Evaluate using a public dataset

Use industry-recognized, authoritative datasets to compare your model's capabilities against industry benchmarks.

Purpose: Compare models for selection, perform pre-release benchmark testing, and evaluate a model's general capabilities.
Configuration: Select Evaluate with Public Dataset and choose one or more datasets from the list.
Supported datasets:
- LiveCodeBench: Evaluates code processing capabilities.
- Math500: Evaluates mathematical reasoning capabilities (500 difficult math competition problems).
- AIME25: Evaluates mathematical reasoning capabilities (based on problems from the 2025 American Invitational Mathematics Examination).
- AIME24: Evaluates mathematical reasoning capabilities (based on problems from the 2024 American Invitational Mathematics Examination).
- CMMLU: Evaluates Chinese multi-disciplinary language understanding.
- MMLU: Evaluates English multi-disciplinary language understanding.
- C-Eval: Evaluates comprehensive Chinese language capabilities.
- GSM8K: Evaluates mathematical reasoning capabilities.
- HellaSwag: Evaluates commonsense reasoning capabilities.
- TruthfulQA: Evaluates truthfulness.

Task management

On the Model Evaluation page, you can manage the lifecycle of evaluation tasks.

View Report: For tasks with a status of Succeeded, click this button to view the detailed evaluation report.
Compare: Select two to five successful tasks and click the Compare button to compare their performance on various metrics side-by-side.
Stop: You can manually stop tasks that are Running. This operation is irreversible. The task cannot be resumed, and the consumed compute resources will not be refunded.
Delete: Deletes the task record. This operation cannot be undone.

Billing

The billable items for ModelEval are as follows:

Compute resources

Resource type

Billing method

Billable entity

Billing rule

Public resources

Pay-as-you-go

Actual runtime.

Bill amount = (Unit price / 60) × Service duration (in minutes)

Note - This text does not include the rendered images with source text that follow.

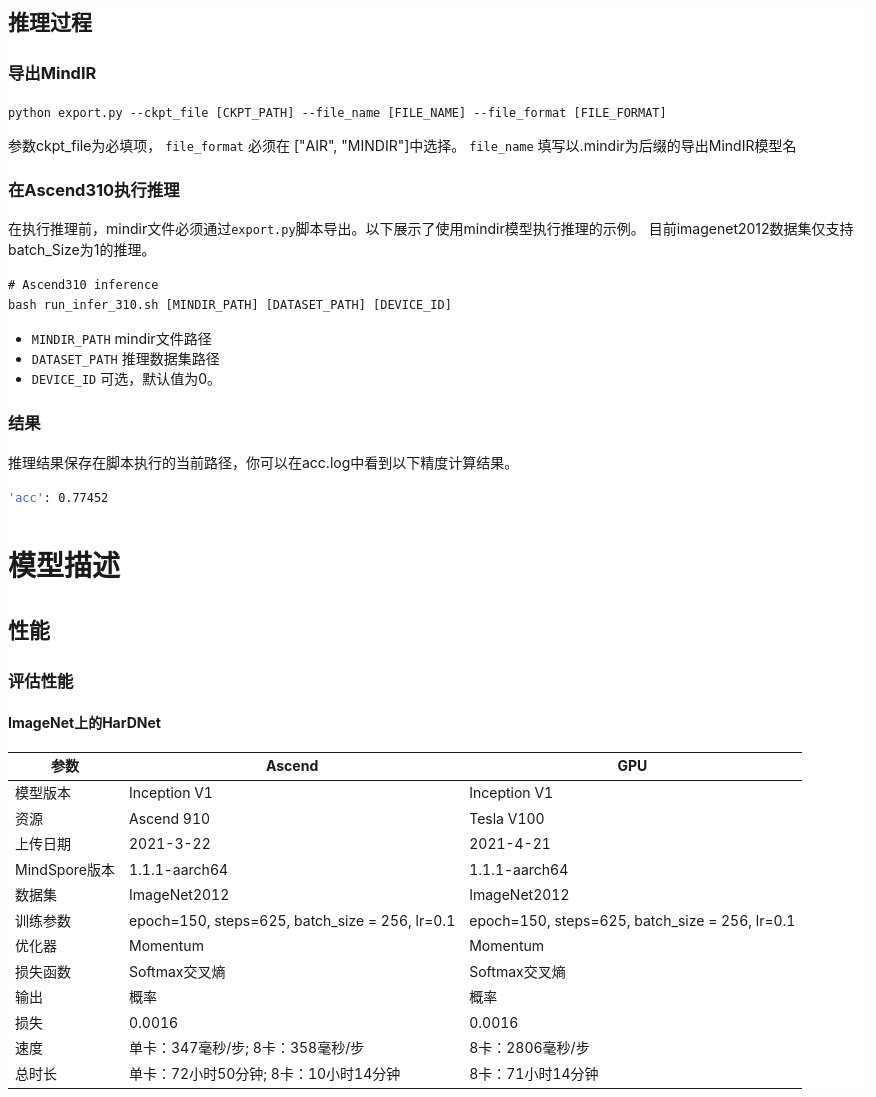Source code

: ## 推理过程

### 导出MindIR

```shell
python export.py --ckpt_file [CKPT_PATH] --file_name [FILE_NAME] --file_format [FILE_FORMAT]
```

参数ckpt_file为必填项，
`file_format` 必须在 ["AIR", "MINDIR"]中选择。
`file_name` 填写以.mindir为后缀的导出MindIR模型名

### 在Ascend310执行推理

在执行推理前，mindir文件必须通过`export.py`脚本导出。以下展示了使用mindir模型执行推理的示例。
目前imagenet2012数据集仅支持batch_Size为1的推理。

```shell
# Ascend310 inference
bash run_infer_310.sh [MINDIR_PATH] [DATASET_PATH] [DEVICE_ID]
```

- `MINDIR_PATH` mindir文件路径
- `DATASET_PATH` 推理数据集路径
- `DEVICE_ID` 可选，默认值为0。

### 结果

推理结果保存在脚本执行的当前路径，你可以在acc.log中看到以下精度计算结果。

```bash
'acc': 0.77452
```

# 模型描述

## 性能

### 评估性能

#### ImageNet上的HarDNet

| 参数                 | Ascend                    |GPU                         |
| -------------------- | ------------------------- | -------------------------- |
| 模型版本              | Inception V1              | Inception V1                |
| 资源                  | Ascend 910               | Tesla V100                  |
| 上传日期              | 2021-3-22                 | 2021-4-21                  |
| MindSpore版本         | 1.1.1-aarch64            | 1.1.1-aarch64               |
| 数据集                | ImageNet2012             | ImageNet2012                |
| 训练参数              | epoch=150, steps=625, batch_size = 256, lr=0.1  | epoch=150, steps=625, batch_size = 256, lr=0.1  |
| 优化器                | Momentum                 | Momentum                 |
| 损失函数              | Softmax交叉熵             | Softmax交叉熵             |
| 输出                  | 概率                      | 概率                     |
| 损失                  | 0.0016                    | 0.0016                  |
| 速度                  | 单卡：347毫秒/步;  8卡：358毫秒/步 | 8卡：2806毫秒/步             |
| 总时长                | 单卡：72小时50分钟;  8卡：10小时14分钟 | 8卡：71小时14分钟         |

For specific instance unit prices, see the instance prices on the console page.

Resource quota

Subscription

The quantity and subscription duration of the purchased node specifications.

Purchase dedicated resources with a subscription. You are charged based on the quantity and subscription duration of the node specifications. For more information, see AI Compute Resource Billing.

LLM-as-a-Judge

When you select LLM-as-a-Judge evaluation as the evaluation method, additional fees apply.